Supreme Court Poised to Possibly Decide Important Copyright Registration Issue

You may have heard that copyright registration is not required for a work to be protected under copyright law, but that it is required for a copyright owner to take advantage of certain benefits. One benefit is that copyright owners of registered works can sue for copyright infringement. The Copyright Act lays this out in section 411(a), stating:

“. . .  no civil action for infringement of the copyright in any United States work shall be instituted until preregistration or registration of the copyright claim has been made in accordance with this title.”

This means the issue of when a work is registered is crucial since a copyright owner can’t bring an infringement suit until the work is registered. Since the ability to bring an infringement suit in federal court is tied to registration, copyright owners often wonder when the best time to register a work is. But the question of “when is a work actually “registered”? is one that divides the courts. Is a work “registered” when the copyright owner completes the registration application and submits it to the Copyright Office or when the Copyright Office approves the application?

Some federal courts, like the Tenth and Eleventh Circuits, follow what’s called the “registration approach,” which means that the copyright owner must wait until the Copyright Office either accepts or denies an application before filing a complaint for copyright infringement in federal court.
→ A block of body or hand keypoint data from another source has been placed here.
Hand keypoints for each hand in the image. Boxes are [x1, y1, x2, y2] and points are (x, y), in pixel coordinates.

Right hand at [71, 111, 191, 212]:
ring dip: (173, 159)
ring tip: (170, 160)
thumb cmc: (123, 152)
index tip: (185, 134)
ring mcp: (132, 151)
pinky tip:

Other courts, like the Fifth and Ninth Circuits, follow the “application approach,” which means that as soon as the copyright owner files a complete application with the Copyright Office, he or she can file the complaint.

The Supreme Court is currently considering whether to take on a case regarding this issue, and if it does, we may finally have an answer to this question. The case is Fourth Estate v. Wall-Street.com. Fourth Estate Public Benefit Corporation, an online news producer, licensed some of its articles to Wall-Street.com, a news website. The license agreement required Wall-Street.com to remove any Fourth Estate produced articles once the license expired, but Wall-Street.com declined to do so. Fourth Estate brought a copyright infringement claim against Wall-Street.com—though at the time the lawsuit was initiated, the Copyright Office had not yet accepted or denied Fourth Estate’s registration applications for the articles. The district court followed the “registration approach” and accordingly dismissed the case. Fourth Estate then appealed to the Eleventh Circuit Court of Appeals, which upheld the lower court decision. Fourth Estate subsequently requested that the Supreme Court take the case.
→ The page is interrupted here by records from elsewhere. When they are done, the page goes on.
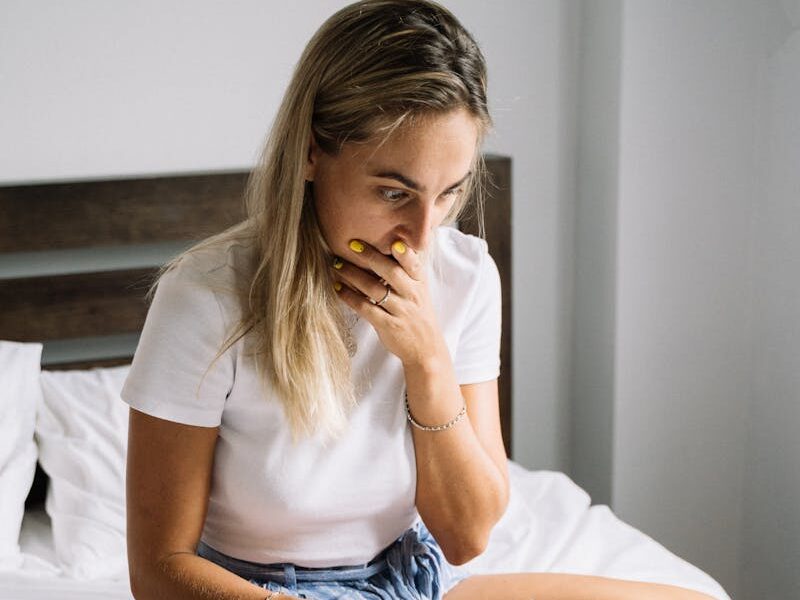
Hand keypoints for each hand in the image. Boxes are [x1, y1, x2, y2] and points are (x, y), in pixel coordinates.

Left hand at [332, 239, 446, 367]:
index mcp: (420, 283)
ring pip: (375, 290)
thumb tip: (394, 242)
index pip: (413, 265)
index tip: (393, 242)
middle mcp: (412, 296)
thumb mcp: (420, 290)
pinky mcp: (389, 326)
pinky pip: (366, 309)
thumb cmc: (418, 313)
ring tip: (337, 264)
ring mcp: (401, 311)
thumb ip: (408, 270)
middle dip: (370, 257)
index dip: (404, 253)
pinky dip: (350, 297)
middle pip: (391, 273)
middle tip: (351, 244)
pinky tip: (337, 288)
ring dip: (353, 275)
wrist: (426, 348)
In deciding whether to accept the case or not, the Supreme Court asked the Solicitor General (whose job is it to supervise and conduct government litigation before the Court) for its opinion whether the Court should take the case. In mid-May, the Solicitor General, joined by the U.S. Copyright Office, filed a brief with the Supreme Court agreeing with the Eleventh Circuit on the “registration approach” and urging the Supreme Court to review the case.

In its brief, the government looked at the language of section 411(a)  to support this approach. They argued that:

  • “Registration” in its plain meaning means that something has to actually be entered into an official register, and for copyrighted works to be entered into the official register and for a registration to be made under the Copyright Act, it requires the Register of Copyrights to make a determination.
  • Section 411(a) of the Copyright Act includes an exception where a copyright owner who files a registration application with the proper “deposit, application, and fee” which is then refused by the Register, is “entitled” to initiate an infringement suit if he or she gives a notice of the suit to the Register. The government argued that this exception would be meaningless under the “application approach” since under that approach copyright owners would be “entitled to commence suit as soon as he had submitted the required materials” and would not have to wait for a determination by the Register.
  • Past versions of the Copyright Act allowed copyright owners who were refused registrations to compel the Copyright Office to grant registration for the work before starting an infringement suit which turned into the exception in 411(a) in today’s Copyright Act. The government argued that this history shows that proper registration has always required a determination by the Register.
  • Other parts of the Copyright Act use the phrase “application for registration” to describe the copyright owner’s submission of his/her deposit, application, and fee to the Copyright Office, signaling that the term “registration” by itself has a different meaning.
  • If copyright owners could sue immediately after filing an application, it would make the preregistration process meaningless. Preregistration allows copyright owners of works that are historically prone to immediate infringement to get a truncated examination of the application by the Register in order to “not preclude the copyright owner from obtaining an effective judicial remedy.”

The government highlighted that the “registration approach” would encourage “copyright owners to begin the registration process promptly after publication, rather than waiting until an infringement dispute arises.” Of course, for a copyright owner, there are often other considerations that might be a cause for delay in registering, like how much money it would take to file an application for each copyrighted work they create—especially when large volumes of works are involved or when the copyright owner is a small business or individual creator who may not have the money or resources to file.

Time will tell whether the Supreme Court takes the case and agrees with the U.S. Government. In the meantime, we operate by two different rules— the registration approach and the application approach. Until one rule becomes the law of the land, creators would be wise to know what rule applies to them.